Thursday, 21 January 2016

Smart Pups receive Newman’s Own grant

Smart Pups Assistance Dogs

Smart Pups Assistance Dogs is a dedicated not-for-profit organisation based on the Sunshine Coast, QLD Australia that focuses on improving the quality of life for young people with Autism and Seizure related syndromes, and their families through training their dogs in ‘task specific’ skills. a grant from Newman's Own Foundation will be used to purchase, raise and train two Medical Alert Assistance Dogs which will be certified for full public access.


Smart Pups Assistance Dogs - Nominated person - Patricia McAlister

Patricia is the Director of Smart Pups Assistance Dogs, which she founded after a friend asked her to train an assistance dog for her mobility-restricted child. Patricia began her Smart Pups journey with an internship at ‘4 Paws for Ability’ in America and on her return established Smart Pups as a not-for-profit venture in dog-assisted early intervention. 


She continually empowers those around her through trust and action and her willingness to get her hands dirty alongside them. Patricia also initiated and continues the push for legislative amendments to Queensland’s Guide, Hearing and Assistance Dog Act 2009 to ensure existing barriers around access to public places do not disadvantage special needs children, their Smart Pup or their families.

Newman’s Own Foundation

The foundation, set up by renowned actor Paul Newman, said charities were invited to nominate individuals from within their organisations whose work had empowered others to overcome extraordinarily adverse circumstances, or provided equal access to human rights and contributed to the development of a civil society.

Newman’s Own Foundation turns all net profits and royalties from the sale of Paul Newman’s Own products into charitable donations.
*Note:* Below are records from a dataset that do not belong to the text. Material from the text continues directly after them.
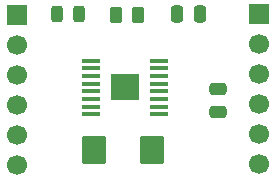
<source format=gts>
G04 #@! TF.GenerationSoftware,KiCad,Pcbnew,9.0.1*
G04 #@! TF.CreationDate,2025-08-23T10:31:58+05:00*
G04 #@! TF.ProjectId,motor_driver,6d6f746f-725f-4647-9269-7665722e6b69,rev?*
G04 #@! TF.SameCoordinates,Original*
G04 #@! TF.FileFunction,Soldermask,Top*
G04 #@! TF.FilePolarity,Negative*
%FSLAX46Y46*%
G04 Gerber Fmt 4.6, Leading zero omitted, Abs format (unit mm)*
G04 Created by KiCad (PCBNEW 9.0.1) date 2025-08-23 10:31:58*
%MOMM*%
%LPD*%
G01*
G04 APERTURE LIST*
G04 Aperture macros list*
%AMRoundRect*
0 Rectangle with rounded corners*
0 $1 Rounding radius*
0 $2 $3 $4 $5 $6 $7 $8 $9 X,Y pos of 4 corners*
0 Add a 4 corners polygon primitive as box body*
4,1,4,$2,$3,$4,$5,$6,$7,$8,$9,$2,$3,0*
0 Add four circle primitives for the rounded corners*
1,1,$1+$1,$2,$3*
1,1,$1+$1,$4,$5*
1,1,$1+$1,$6,$7*
1,1,$1+$1,$8,$9*
0 Add four rect primitives between the rounded corners*
20,1,$1+$1,$2,$3,$4,$5,0*
20,1,$1+$1,$4,$5,$6,$7,0*
20,1,$1+$1,$6,$7,$8,$9,0*
20,1,$1+$1,$8,$9,$2,$3,0*%
G04 Aperture macros list end*
%ADD10R,1.700000X1.700000*%
%ADD11C,1.700000*%
%ADD12RoundRect,0.250000X-0.250000X-0.475000X0.250000X-0.475000X0.250000X0.475000X-0.250000X0.475000X0*%
%ADD13RoundRect,0.250000X-0.475000X0.250000X-0.475000X-0.250000X0.475000X-0.250000X0.475000X0.250000X0*%
%ADD14RoundRect,0.250000X-0.262500X-0.450000X0.262500X-0.450000X0.262500X0.450000X-0.262500X0.450000X0*%
%ADD15R,2.460000X2.310000*%
%ADD16RoundRect,0.100000X-0.687500X-0.100000X0.687500X-0.100000X0.687500X0.100000X-0.687500X0.100000X0*%
%ADD17RoundRect,0.243750X0.243750X0.456250X-0.243750X0.456250X-0.243750X-0.456250X0.243750X-0.456250X0*%
%ADD18RoundRect,0.250000X-0.785000X-0.945000X0.785000X-0.945000X0.785000X0.945000X-0.785000X0.945000X0*%
G04 APERTURE END LIST*
D10*
X148450000Y-89540000D03*
D11*
X148450000Y-92080000D03*
X148450000Y-94620000D03*
X148450000Y-97160000D03*
X148450000Y-99700000D03*
X148450000Y-102240000D03*
D12*
X162050000Y-89515000D03*
X163950000Y-89515000D03*
D13*
X165500000Y-95850000D03*
X165500000Y-97750000D03*
D14*
X156875000Y-89545000D03*
X158700000Y-89545000D03*
D15*
X157650000Y-95700000D03*
D16*
X154787500Y-93425000D03*
X154787500Y-94075000D03*
X154787500Y-94725000D03*
X154787500Y-95375000D03*
X154787500Y-96025000D03*
X154787500Y-96675000D03*
X154787500Y-97325000D03*
X154787500Y-97975000D03*
X160512500Y-97975000D03*
X160512500Y-97325000D03*
X160512500Y-96675000D03*
X160512500Y-96025000D03*
X160512500Y-95375000D03*
X160512500Y-94725000D03*
X160512500Y-94075000D03*
X160512500Y-93425000D03*
D17*
X153737500Y-89500000D03*
X151862500Y-89500000D03*
D18*
X154980000Y-101000000D03*
X159920000Y-101000000D03*
D10*
X168950000Y-89520000D03*
D11*
X168950000Y-92060000D03*
X168950000Y-94600000D03*
X168950000Y-97140000D03*
X168950000Y-99680000D03*
X168950000Y-102220000D03*
M02*

</source>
To-date, Newman’s Own Foundation have given nearly US$450mil to thousands of charities around the world including US$20mil to Australian charities.

In 2015, 23 Australians charity workers, in fields as diverse as children’s cancer, homelessness, disability and animal welfare, shared in grants worth over A$1mil from Newman's Own Foundation.


Bella the Medical Alert & Psychiatric Service Dog

When most people see this photo of Bella and her human, Valerie Parrott, they break out into a smile and utter an 'aaw!!'. But the meaning of this photo runs much deeper than Valerie & Bella sharing a sweet moment on Valerie’s wedding day.


Bella is a medical alert and psychiatric service dog. She’s performing an incredibly important task in this photo - a task that would help Valerie enjoy one of the most special days of her life. Valerie says:

“Right before the photo was taken she had alerted me to my increasing anxiety and was trying to calm me down and was performing a grounding task. Basically it helps me to take a moment away from whatever is causing the anxiety and keep me from having a panic attack.”

That stunning photo of a bride with her best friend captures the beauty of a service dog team - the beauty of what it’s like to put your life in the paws of a pup, knowing that your dog will do everything she can to keep you safe.


Bella played a crucial role in Valerie’s wedding to Andrew Parrott. Valerie and Andrew have been dating for two years, which is also the same amount of time that Bella has been in Valerie’s life. Consequently, Bella and her dad share an incredible bond. Valerie says:

"It’s actually a funny story because as we were driving to the Sioux Falls falls where we got engaged, Andrew was so nervous that Bella kept alerting me to his rising anxiety. She’d never alerted to him before so I thought she was alerting to me and I couldn’t figure out what was going on. Ha!"

The 3 ½yr old Yellow Lab walked down the aisle with Valerie and her father, Kurt Menning. Valerie’s wedding photos have gone viral and landed the service dog team on the front page of Reddit. While this newfound fame is a bit overwhelming, Valerie says that it’s the perfect opportunity to educate people about service dogs.


There’s a lot of confusion about service dogs. People think they are only for the blind or visibly disabled. However, people with invisible disabilities, like anxiety and other psychiatric illnesses, sometimes need service dogs. There are also service dogs for dozens of other invisible illnesses. In fact, one of Bella’s tasks is alerting Valerie to severe migraines. Additionally, Valerie says that Bella:

"…Helps with side effects from medication (like passing out). she is also response trained for when these events happen. A response task can be anything like getting help, getting me to a safe place and sitting or lying down. Those are just a few tasks she does."


On her blog, Valerie talks about one of the things that she really wants people to understand about service dogs:

"So many people don’t know that service dogs can be used for so many invisible illnesses. The other thing is a lot of people look at a service dog team and forget that it is because of that partnership, that both dog and handler can not only survive life, they can thrive at it."